### WHAT YOU HAVE TO DO
For every line in the entries that contains "back", show the whole line.

[Skeletal landmark data]
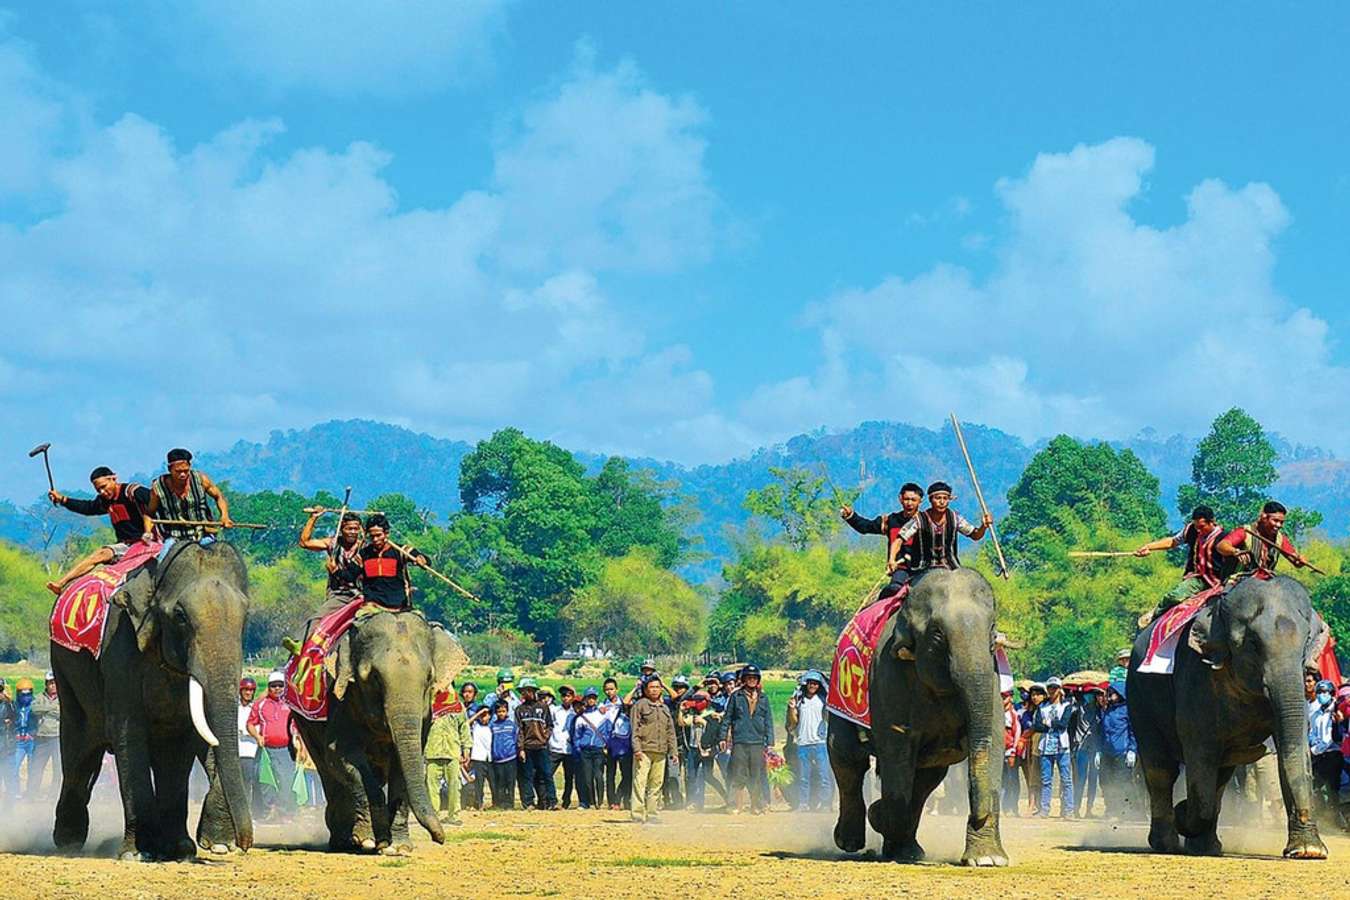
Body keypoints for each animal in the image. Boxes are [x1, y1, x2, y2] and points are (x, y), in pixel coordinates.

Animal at [49, 539, 255, 863]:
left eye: (245, 617)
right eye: (180, 616)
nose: (246, 843)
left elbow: (183, 742)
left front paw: (184, 849)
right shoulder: (119, 647)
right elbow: (128, 733)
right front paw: (138, 853)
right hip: (65, 673)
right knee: (78, 751)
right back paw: (68, 841)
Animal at [292, 609, 467, 858]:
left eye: (429, 678)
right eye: (373, 677)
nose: (440, 838)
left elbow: (404, 767)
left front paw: (399, 846)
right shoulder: (340, 701)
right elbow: (341, 757)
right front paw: (369, 840)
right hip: (305, 720)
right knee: (328, 772)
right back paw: (344, 840)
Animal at [826, 569, 1009, 863]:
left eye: (992, 631)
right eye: (937, 635)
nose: (977, 815)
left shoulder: (992, 677)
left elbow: (992, 742)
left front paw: (988, 859)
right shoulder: (888, 674)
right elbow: (897, 747)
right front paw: (878, 814)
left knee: (926, 779)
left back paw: (907, 851)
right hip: (838, 695)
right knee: (847, 758)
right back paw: (852, 842)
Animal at [1128, 574, 1328, 863]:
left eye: (1306, 643)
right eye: (1253, 644)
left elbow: (1296, 748)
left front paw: (1308, 851)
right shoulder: (1195, 676)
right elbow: (1200, 750)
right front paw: (1182, 812)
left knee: (1221, 775)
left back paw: (1206, 847)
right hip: (1138, 698)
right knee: (1161, 769)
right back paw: (1167, 844)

### ANSWER TO THIS TASK
right back paw: (68, 841)
right back paw: (344, 840)
left back paw: (907, 851)
right back paw: (852, 842)
left back paw: (1206, 847)
right back paw: (1167, 844)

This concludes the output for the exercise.